EXERCISE TASK:
Return, unchanged, the part of the lines that opens with the line containing "family: Armadillidiidae" and closes with the line containing "genus: Ilex". Include both of those lines.

>> BEGIN RECORDED DATA

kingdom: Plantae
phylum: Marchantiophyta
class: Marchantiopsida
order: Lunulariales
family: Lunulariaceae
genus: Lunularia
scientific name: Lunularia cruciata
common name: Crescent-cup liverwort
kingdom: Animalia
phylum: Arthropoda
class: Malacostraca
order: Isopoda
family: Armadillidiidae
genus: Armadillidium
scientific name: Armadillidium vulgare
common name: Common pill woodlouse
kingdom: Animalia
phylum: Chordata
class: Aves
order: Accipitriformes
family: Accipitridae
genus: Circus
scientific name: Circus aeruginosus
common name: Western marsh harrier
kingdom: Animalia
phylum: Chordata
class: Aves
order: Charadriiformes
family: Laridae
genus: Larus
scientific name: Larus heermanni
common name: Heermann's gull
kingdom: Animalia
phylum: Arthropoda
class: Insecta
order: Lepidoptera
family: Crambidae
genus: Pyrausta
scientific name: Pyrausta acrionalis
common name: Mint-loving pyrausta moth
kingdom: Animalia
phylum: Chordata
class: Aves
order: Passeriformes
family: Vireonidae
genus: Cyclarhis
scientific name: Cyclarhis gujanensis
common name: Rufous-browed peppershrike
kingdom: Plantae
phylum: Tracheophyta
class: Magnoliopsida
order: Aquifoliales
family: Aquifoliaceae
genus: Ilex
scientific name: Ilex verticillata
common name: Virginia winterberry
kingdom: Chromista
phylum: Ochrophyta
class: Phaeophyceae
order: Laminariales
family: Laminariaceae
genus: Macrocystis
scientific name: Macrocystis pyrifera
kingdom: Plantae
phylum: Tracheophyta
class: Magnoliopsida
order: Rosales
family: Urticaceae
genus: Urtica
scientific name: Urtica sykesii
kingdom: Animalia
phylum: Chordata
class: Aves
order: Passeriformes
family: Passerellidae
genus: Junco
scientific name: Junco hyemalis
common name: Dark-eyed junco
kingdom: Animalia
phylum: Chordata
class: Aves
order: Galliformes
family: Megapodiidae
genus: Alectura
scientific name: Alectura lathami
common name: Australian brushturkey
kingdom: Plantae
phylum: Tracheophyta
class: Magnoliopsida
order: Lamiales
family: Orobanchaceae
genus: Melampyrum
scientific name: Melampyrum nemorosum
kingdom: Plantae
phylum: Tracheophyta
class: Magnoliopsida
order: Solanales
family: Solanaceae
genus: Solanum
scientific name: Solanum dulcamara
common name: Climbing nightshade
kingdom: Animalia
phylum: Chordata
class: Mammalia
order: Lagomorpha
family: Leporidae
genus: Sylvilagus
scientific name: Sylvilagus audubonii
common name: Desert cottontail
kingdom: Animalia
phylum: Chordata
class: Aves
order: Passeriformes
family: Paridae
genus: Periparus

>> END RECORDED DATA

FULL ANSWER:
family: Armadillidiidae
genus: Armadillidium
scientific name: Armadillidium vulgare
common name: Common pill woodlouse
kingdom: Animalia
phylum: Chordata
class: Aves
order: Accipitriformes
family: Accipitridae
genus: Circus
scientific name: Circus aeruginosus
common name: Western marsh harrier
kingdom: Animalia
phylum: Chordata
class: Aves
order: Charadriiformes
family: Laridae
genus: Larus
scientific name: Larus heermanni
common name: Heermann's gull
kingdom: Animalia
phylum: Arthropoda
class: Insecta
order: Lepidoptera
family: Crambidae
genus: Pyrausta
scientific name: Pyrausta acrionalis
common name: Mint-loving pyrausta moth
kingdom: Animalia
phylum: Chordata
class: Aves
order: Passeriformes
family: Vireonidae
genus: Cyclarhis
scientific name: Cyclarhis gujanensis
common name: Rufous-browed peppershrike
kingdom: Plantae
phylum: Tracheophyta
class: Magnoliopsida
order: Aquifoliales
family: Aquifoliaceae
genus: Ilex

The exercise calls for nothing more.